■ Tasks for this exercise:
1) Summarize the abstract on shenmai injection and myocardial ischemia-reperfusion in two sentences.
2) Please carry the abstract on shenmai and myocardial ischemia-reperfusion further, starting right after its final sentence.

Protective mechanism of shenmai on myocardial ischemia-reperfusion through the energy metabolism pathway

Abstract

Shenmai (SM) injection has been reported to attenuate ischemia-reperfusion (I/R) injury, but its effect on energy metabolism during I/R and the underlying mechanism remain unknown. To explore the protective mechanism of SM on ischemic cardiomyopathy, primary cardiomyocytes from SD rats were treated with SM, total saponins of Panax ginseng (TSPG), L-carnitine (LC) and trimetazidine (TMZ). Changes in glucose, free fatty acids (FFAs), pyruvic acid (PA), lactic acid (LA) and intracellular ATP capacity were observed with the appropriate assays. For each treatment group, the key enzymes and transporters of myocardial energy metabolism were detected and compared via Western blot. Furthermore, impairments after I/R were assessed by examining cardiomyocyte apoptosis and LDH and PK activity in the culture medium. Our results indicated that SM and TSPG markedly alleviated the decrease in key enzymes and transporters and the utilization of metabolic substrates following I/R, while SM prevented aberrant apoptosis and restored the depleted ATP resulting from I/R. Notably, the effects of SM were superior to those of its main components TSPG, LC and TMZ. Thus, the protective effect of SM in ischemic cardiomyopathy may be mediated by the upregulation of key enzymes and restoration of the depleted ATP content in the energy metabolism process.

■ Records supplied:
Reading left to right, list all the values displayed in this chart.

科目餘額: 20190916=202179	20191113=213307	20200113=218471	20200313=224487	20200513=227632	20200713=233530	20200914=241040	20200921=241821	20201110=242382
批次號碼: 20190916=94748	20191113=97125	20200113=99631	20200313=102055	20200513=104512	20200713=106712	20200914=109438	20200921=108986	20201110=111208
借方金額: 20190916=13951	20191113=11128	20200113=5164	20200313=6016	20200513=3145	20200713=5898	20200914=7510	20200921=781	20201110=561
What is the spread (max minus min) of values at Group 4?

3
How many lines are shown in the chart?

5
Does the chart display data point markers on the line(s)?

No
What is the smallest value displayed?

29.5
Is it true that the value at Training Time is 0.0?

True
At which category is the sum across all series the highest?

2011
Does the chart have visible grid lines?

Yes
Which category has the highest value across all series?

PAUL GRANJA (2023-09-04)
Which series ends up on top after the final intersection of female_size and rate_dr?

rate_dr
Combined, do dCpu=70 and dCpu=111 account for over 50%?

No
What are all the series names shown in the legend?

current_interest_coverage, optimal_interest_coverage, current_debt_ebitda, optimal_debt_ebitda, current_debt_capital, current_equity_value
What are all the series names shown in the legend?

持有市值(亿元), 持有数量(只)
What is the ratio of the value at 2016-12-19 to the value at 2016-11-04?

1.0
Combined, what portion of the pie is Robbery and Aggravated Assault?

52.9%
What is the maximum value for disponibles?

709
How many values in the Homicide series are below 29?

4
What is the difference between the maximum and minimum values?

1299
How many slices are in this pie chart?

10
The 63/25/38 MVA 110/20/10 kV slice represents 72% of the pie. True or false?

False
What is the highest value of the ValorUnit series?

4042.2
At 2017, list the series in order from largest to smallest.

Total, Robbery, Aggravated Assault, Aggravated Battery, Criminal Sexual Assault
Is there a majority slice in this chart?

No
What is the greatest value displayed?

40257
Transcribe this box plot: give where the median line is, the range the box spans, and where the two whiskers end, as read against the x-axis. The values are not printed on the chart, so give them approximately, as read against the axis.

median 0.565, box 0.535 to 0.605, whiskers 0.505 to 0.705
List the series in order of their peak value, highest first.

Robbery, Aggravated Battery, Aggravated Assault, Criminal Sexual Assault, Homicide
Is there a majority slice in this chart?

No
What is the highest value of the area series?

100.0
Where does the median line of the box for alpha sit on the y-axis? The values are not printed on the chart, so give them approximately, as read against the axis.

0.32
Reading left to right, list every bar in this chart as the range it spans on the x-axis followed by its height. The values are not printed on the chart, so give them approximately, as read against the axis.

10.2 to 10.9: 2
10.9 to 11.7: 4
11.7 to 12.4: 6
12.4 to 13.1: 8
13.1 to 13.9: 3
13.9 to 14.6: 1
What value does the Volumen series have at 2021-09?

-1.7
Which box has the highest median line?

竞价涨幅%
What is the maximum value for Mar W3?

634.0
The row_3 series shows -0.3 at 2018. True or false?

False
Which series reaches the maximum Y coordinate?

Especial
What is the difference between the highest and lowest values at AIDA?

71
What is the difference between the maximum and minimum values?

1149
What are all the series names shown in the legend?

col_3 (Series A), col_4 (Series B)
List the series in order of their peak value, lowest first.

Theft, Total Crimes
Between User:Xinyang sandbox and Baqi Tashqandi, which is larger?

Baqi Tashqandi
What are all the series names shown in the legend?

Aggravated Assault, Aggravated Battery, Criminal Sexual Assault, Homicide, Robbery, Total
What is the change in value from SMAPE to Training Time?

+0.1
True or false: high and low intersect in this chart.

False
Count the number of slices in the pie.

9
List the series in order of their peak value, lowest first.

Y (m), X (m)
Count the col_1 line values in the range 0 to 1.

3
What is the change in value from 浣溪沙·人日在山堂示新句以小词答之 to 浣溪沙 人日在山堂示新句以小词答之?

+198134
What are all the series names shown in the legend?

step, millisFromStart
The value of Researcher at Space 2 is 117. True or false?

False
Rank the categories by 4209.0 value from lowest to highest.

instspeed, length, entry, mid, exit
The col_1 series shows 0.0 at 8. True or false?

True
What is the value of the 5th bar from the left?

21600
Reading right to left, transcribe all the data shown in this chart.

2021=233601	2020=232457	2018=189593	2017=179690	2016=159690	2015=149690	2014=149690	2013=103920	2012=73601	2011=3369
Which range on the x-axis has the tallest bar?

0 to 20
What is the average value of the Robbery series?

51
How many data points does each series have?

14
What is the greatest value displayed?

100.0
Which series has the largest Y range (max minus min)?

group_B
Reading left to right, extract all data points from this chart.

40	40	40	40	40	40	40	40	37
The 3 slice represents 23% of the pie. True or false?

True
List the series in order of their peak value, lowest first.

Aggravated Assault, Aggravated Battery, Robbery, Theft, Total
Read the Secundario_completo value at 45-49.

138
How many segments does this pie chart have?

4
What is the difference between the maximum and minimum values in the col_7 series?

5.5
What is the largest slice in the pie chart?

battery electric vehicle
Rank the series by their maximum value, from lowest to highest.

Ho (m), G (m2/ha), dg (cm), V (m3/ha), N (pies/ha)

■ Answers provided:
1) To explore how shenmai (SM) injection protects against ischemic cardiomyopathy, primary cardiomyocytes from SD rats were treated with SM, total saponins of Panax ginseng (TSPG), L-carnitine (LC) and trimetazidine (TMZ). SM and TSPG markedly alleviated the ischemia-reperfusion drop in key energy-metabolism enzymes, transporters and substrate utilization, while SM also prevented aberrant apoptosis, restored depleted ATP and outperformed TSPG, LC and TMZ, suggesting that its protection may be mediated by upregulating key enzymes and restoring ATP content.

2)
Keywords: Shenmai; cardiomyocytes; energy metabolism; ischemia-reperfusion; total saponins of Panax ginseng.

Figure 1

Observation of cardiomyocytes under confocal microscopy. Anti-labeled actin conjugated by second antibody is shown in yellowish green (B); nuclei are labeled by DAPI in blue (A). Combined fluorescence of the cytoplasm and nuclei of cardiac muscle cells (C). Cardiomyocyte purity was calculated by observing 5 random fields of view and counting 200 cells in each field (97.1±1.9)%.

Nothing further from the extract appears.